### [QUOTED PASSAGE]
▬▬▬

9.   Rule 429(a) of the Securities Act requires that the combined prospectus in the latest registration statement must include all of the information that currently would be required in a prospectus relating to all offering(s) that it covers. As such, please revise the footnote disclosures to identify for each selling stockholder the transaction and the number of shares each selling stockholder acquired in that transaction.
The Company notes the Commission’s comment and has revised the footnote disclosures in the Selling Security Holder Table to indentify the private placement transaction(s) in which each selling security holder acquired his, her or its shares of common stock and warrants.
Part II, page II-1
Exhibits, page II-5
10.   Please file as exhibits to the registration statement each form of warrant agreement issued in the 2010 and 2011 private placements.
The Company notes the Commission’s comment and advises that the form of warrant agreement for each of the 2010 and 2011 private placements have been filed as Exhibits 4.14 and 4.15, respectively.

 

 


 

April 22, 2011
Page 5 of 5
Exhibit 5.1 — Opinion of Counsel
11.   Please have counsel clarify for us the purpose of the following statement in the final paragraph of its opinion: “We are furnishing this opinion to the Company solely in connection with the Registration Statement.” We are concerned that this statement might be an impermissible attempt to limit the ability of investors to rely on the opinion.
The Company notes the Commission’s comment and advises that the opinion of counsel has been revised to remove the statement in question and has been refiled.

▬▬▬

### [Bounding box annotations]
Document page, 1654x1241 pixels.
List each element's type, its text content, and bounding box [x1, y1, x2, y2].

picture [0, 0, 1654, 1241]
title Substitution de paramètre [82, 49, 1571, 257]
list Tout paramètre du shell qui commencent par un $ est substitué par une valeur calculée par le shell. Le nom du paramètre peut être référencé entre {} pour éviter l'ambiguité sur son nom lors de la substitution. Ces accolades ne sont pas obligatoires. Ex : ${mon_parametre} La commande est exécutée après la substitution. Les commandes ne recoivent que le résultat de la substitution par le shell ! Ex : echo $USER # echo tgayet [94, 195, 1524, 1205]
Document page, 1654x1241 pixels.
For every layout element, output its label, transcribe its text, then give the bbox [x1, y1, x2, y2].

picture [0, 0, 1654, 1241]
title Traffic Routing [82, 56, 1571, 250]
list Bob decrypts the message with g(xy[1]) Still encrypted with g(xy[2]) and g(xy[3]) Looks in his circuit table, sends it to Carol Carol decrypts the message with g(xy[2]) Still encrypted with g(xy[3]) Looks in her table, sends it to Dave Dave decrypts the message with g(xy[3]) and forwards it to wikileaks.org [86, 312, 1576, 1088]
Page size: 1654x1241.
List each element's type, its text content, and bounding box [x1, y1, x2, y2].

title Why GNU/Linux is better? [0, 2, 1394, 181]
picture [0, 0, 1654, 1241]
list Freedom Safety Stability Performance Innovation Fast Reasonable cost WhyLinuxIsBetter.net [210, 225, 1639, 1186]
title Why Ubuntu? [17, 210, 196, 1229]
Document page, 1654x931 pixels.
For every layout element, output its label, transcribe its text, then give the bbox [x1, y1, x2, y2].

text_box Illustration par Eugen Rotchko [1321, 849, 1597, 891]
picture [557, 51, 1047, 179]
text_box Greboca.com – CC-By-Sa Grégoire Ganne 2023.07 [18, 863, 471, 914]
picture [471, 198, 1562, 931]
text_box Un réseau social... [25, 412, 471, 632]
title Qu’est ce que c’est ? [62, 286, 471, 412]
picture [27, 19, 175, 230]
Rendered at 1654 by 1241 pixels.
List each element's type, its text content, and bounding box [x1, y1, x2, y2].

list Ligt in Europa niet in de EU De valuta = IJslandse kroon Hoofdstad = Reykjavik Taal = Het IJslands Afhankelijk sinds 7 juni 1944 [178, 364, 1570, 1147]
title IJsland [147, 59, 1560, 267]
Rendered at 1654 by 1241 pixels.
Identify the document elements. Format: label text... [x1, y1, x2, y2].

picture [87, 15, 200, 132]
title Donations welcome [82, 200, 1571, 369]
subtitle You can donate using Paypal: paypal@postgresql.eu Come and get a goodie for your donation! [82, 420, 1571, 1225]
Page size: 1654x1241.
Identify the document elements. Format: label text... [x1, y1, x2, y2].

▬▬▬

### [GIVEN TASK 1]
In the comment letter response, restate the paragraph beginning "Rule 429(a) of the Securities Act" more briefly, keeping its main facts.
### [GIVEN TASK 2]
Retype the comment letter response from "April 22, 2011" to "has been refiled.".

### [FINISHED ANSWER 1]
Under Securities Act Rule 429(a), the combined prospectus in the latest registration statement must include all information currently required in a prospectus for every offering it covers. The footnote disclosures should therefore be revised to identify, for each selling stockholder, the transaction in which shares were acquired and the number of shares acquired in it.

### [FINISHED ANSWER 2]
April 22, 2011
Page 5 of 5
Exhibit 5.1 — Opinion of Counsel
11.   Please have counsel clarify for us the purpose of the following statement in the final paragraph of its opinion: “We are furnishing this opinion to the Company solely in connection with the Registration Statement.” We are concerned that this statement might be an impermissible attempt to limit the ability of investors to rely on the opinion.
The Company notes the Commission’s comment and advises that the opinion of counsel has been revised to remove the statement in question and has been refiled.